Create an organization in AWS Organizations. Use AWS Step Functions to orchestrate the account creation process. Send account creation requests to an Amazon API Gateway API endpoint to invoke an AWS Lambda function that creates new accounts.

Discussion

Question 99

A company is migrating a new application from an on-premises data center to a new VPC in the AWS Cloud. The company has multiple AWS accounts and VPCs that share many subnets and applications. The company wants to have fine-grained access control for the new application.The company wants to ensure that all network resources across accounts and VPCs that are granted permission to access the new application can access the application.

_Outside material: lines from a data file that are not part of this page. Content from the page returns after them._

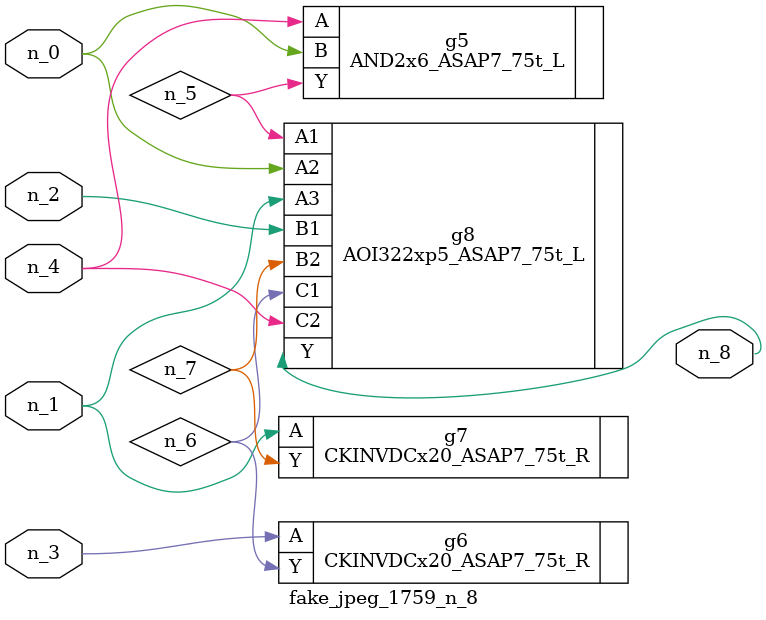
<source format=v>
module fake_jpeg_1759_n_8 (n_3, n_2, n_1, n_0, n_4, n_8);

input n_3;
input n_2;
input n_1;
input n_0;
input n_4;

output n_8;

wire n_6;
wire n_5;
wire n_7;

AND2x6_ASAP7_75t_L g5 ( 
.A(n_4),
.B(n_0),
.Y(n_5)
);

CKINVDCx20_ASAP7_75t_R g6 ( 
.A(n_3),
.Y(n_6)
);

CKINVDCx20_ASAP7_75t_R g7 ( 
.A(n_1),
.Y(n_7)
);

AOI322xp5_ASAP7_75t_L g8 ( 
.A1(n_5),
.A2(n_0),
.A3(n_1),
.B1(n_2),
.B2(n_7),
.C1(n_6),
.C2(n_4),
.Y(n_8)
);


endmodule
</source>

Which solution will meet these requirements?

Options:

Set up a VPC peering connection for each VPC that needs access to the new application VPC. Update route tables in each VPC to enable connectivity.

Deploy a transit gateway in the account that hosts the new application. Share the transit gateway with each account that needs to connect to the application. Update route tables in the VPC that hosts the new application and in the transit gateway to enable connectivity.

Use an AWS PrivateLink endpoint service to make the new application accessible to other VPCs. Control access to the application by using an endpoint policy.

Use an Application Load Balancer (ALB) to expose the new application to the internet. Configure authentication and authorization processes to ensure that only specified VPCs can access the application.